Alarmed by Chinese television reports that the refugees would be sent back shortly, Doctors Without Borders charged that over the last month China has forcibly returned 3,200 North Korean refugees and detained 1,300 more in camps.

"Eighty percent of the support networks have collapsed," Marine Buissonnire, the group's Korea spokeswoman, said at the news conference. "All the Chinese and foreign aid workers have been arrested and some are still in prison."

Norbert Vollertsen, a German campaigner against North Korean human rights abuses, who has been involved in several attempts to find refuge for North Koreans, said: "This was only the first step. You can be sure we will try again."

Today, a Chinese Foreign Ministry spokeswoman would not confirm a Chinese report that the refugees would be deported this week. But the spokeswoman, Zhang Qiyue, did castigate foreign aid groups for helping the North Koreans, whom China views as economic migrants.

"I want to point out that recently some international organizations or citizens used the North Korean illegal immigrants to steadily create trouble," she said. "These organizations' actions violate China's laws and harm social stability. These actions are illegal in China, and any country should fight against them."

China fears that a trickle of refugees could become a flood, leading to the destabilization of North Korea.

The Rev. Douglas E. Shin, a Los Angeles-based pastor, accused China of "double standards," contrasting its speed in deporting refugees to North Korea to its reluctance to impose economic penalties on North Korea over the resumption of its nuclear weapons program.

Cooperation between the North Korean and Chinese police is so tight, Mr. Shin charged, that Kim Jong Nam, the oldest son of North Korea's leader, Kim Jong Il, is "in Beijing, taking care of this refugee roundup."
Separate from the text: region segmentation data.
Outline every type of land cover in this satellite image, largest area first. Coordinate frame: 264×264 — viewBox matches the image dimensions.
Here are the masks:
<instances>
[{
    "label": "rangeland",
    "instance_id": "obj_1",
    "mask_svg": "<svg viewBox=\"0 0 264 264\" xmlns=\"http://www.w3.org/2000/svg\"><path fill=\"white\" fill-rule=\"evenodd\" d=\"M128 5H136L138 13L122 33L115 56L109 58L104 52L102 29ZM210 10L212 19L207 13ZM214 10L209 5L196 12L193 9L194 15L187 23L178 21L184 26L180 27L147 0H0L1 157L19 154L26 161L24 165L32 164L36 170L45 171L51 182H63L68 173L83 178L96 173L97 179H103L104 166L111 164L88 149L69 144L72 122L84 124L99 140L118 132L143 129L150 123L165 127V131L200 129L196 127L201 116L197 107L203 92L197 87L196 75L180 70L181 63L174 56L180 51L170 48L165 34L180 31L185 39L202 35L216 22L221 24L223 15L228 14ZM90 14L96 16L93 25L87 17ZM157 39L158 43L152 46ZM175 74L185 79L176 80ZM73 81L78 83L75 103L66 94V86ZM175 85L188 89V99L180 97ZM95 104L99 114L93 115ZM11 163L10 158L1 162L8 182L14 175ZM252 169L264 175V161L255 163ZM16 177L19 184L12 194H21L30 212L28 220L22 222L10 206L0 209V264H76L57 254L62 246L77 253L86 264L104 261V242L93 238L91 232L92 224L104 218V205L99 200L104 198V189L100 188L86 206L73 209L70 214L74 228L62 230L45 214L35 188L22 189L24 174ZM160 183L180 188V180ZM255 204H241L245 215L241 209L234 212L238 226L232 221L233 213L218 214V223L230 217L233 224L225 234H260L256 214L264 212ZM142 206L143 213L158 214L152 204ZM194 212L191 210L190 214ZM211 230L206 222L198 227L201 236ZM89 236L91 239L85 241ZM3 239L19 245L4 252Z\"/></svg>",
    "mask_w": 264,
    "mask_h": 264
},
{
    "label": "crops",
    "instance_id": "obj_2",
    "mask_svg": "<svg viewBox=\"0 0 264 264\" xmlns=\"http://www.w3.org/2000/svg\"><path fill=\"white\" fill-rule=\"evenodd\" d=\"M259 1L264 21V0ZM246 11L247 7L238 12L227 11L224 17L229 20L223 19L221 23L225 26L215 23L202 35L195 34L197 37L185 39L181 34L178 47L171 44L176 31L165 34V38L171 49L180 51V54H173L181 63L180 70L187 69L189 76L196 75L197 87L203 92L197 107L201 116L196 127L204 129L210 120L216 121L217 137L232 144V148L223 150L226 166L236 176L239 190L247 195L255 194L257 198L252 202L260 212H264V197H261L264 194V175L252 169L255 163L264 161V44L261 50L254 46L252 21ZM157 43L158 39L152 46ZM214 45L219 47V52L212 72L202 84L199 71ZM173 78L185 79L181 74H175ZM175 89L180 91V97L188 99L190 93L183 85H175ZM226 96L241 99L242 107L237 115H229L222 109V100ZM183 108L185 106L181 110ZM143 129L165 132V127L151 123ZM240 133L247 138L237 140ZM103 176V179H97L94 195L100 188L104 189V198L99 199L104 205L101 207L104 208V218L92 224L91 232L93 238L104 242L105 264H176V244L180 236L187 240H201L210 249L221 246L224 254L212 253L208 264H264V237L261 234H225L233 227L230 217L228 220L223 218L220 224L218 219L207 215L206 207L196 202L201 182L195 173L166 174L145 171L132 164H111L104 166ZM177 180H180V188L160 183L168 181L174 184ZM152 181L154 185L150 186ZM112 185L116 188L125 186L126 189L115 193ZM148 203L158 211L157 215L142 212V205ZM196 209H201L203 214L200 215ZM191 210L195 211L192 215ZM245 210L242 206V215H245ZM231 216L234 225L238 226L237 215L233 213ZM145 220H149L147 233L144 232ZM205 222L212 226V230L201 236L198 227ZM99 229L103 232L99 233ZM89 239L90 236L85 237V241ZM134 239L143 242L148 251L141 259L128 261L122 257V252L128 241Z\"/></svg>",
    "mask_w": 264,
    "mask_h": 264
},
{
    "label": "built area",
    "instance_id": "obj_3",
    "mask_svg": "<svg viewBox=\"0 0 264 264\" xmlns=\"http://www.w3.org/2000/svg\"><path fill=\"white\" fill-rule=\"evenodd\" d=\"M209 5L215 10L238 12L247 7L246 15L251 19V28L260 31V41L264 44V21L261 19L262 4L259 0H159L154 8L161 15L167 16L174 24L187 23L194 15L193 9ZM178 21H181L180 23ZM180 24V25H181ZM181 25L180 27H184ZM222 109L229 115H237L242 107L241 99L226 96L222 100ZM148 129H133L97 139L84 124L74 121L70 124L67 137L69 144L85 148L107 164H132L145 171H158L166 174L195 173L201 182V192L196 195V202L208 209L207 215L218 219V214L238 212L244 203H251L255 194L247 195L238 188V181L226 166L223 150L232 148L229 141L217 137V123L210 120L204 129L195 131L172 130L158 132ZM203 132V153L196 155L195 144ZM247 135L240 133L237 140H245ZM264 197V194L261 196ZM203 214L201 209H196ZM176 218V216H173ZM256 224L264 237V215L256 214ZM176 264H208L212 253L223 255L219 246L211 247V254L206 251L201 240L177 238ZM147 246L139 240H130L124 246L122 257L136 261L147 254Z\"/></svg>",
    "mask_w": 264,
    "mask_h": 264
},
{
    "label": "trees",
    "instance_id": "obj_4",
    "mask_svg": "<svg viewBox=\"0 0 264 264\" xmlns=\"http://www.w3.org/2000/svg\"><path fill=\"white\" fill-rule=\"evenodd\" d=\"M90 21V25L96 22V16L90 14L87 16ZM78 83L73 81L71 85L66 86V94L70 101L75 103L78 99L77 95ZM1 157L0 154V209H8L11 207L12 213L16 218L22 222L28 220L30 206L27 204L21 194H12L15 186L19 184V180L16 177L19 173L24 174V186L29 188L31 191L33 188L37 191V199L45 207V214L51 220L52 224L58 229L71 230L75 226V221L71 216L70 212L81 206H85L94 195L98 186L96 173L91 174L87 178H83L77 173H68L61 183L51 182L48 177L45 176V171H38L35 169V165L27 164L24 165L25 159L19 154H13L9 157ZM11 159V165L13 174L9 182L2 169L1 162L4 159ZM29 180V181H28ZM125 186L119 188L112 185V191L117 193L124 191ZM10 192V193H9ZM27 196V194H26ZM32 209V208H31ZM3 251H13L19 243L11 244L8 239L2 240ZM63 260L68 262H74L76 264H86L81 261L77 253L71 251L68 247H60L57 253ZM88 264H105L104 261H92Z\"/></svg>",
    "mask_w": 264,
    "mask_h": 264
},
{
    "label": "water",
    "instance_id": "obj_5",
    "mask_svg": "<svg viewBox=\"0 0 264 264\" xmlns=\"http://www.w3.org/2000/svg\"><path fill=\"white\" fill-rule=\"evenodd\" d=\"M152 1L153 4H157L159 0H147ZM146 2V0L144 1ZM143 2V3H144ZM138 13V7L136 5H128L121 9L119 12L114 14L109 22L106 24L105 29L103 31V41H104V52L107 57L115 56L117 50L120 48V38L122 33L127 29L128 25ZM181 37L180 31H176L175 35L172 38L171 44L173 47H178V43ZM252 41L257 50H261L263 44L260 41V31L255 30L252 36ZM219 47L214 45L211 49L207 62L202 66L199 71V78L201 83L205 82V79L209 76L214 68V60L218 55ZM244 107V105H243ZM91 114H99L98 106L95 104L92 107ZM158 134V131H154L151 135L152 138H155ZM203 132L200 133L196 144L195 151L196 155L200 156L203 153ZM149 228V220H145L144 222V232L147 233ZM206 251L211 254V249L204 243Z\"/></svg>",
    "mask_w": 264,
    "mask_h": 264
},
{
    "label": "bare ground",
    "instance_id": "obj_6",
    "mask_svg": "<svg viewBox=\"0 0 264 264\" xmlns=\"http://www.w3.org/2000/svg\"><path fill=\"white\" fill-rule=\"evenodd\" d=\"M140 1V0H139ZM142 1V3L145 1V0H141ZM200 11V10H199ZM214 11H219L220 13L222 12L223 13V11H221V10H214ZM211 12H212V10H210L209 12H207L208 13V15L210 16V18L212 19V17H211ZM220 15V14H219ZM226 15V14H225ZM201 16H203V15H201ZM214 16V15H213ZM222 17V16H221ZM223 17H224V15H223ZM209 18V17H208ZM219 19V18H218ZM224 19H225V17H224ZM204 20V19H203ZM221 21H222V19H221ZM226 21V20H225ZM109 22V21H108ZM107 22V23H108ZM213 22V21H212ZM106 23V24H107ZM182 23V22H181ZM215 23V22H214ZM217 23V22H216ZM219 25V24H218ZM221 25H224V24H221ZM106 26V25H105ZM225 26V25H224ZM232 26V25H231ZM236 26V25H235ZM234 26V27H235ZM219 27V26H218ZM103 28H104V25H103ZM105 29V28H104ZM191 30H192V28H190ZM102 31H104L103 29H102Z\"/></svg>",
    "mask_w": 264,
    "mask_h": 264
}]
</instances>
Chun Ki Won, a South Korean Christian missionary, warned, "These refugees will end up in political prison camps when they get back."

"Up until now there has been some occasional leniency on those forcibly sent back to North Korea," continued Mr. Chun, who spent 220 days in Chinese jails for helping refugees. "But currently, there is no trial, no legal procedure when they are sent to the political prison camps."

Tim Peters, an American Christian aid worker from Seoul, said punishment of returned refugees in North Korea could be as severe as execution. Four refugees whom he had cared for until they were sent back last May were shot by firing squads for carrying Bibles, he said.

"The North Korean refugee in China is hunted like an animal he is under a bounty," continued Mr. Peters, who runs a nongovernmental organization, Helping Hands Korea. "The bounty for turning in North Korean refugees has recently been raised three or four times from what it was last summer, to 3,000 yuan" or $362. The reward for turning in an aid worker helping North Korean refugees is 10 times higher, he said. The boat evacuation plan derailed last weekend, Mr. Shin said, because "it turned out to be a setup."

The human rights workers urged the United Nations High Commission on Refugees to intervene to prevent the forced repatriation of the 78 arrested last weekend.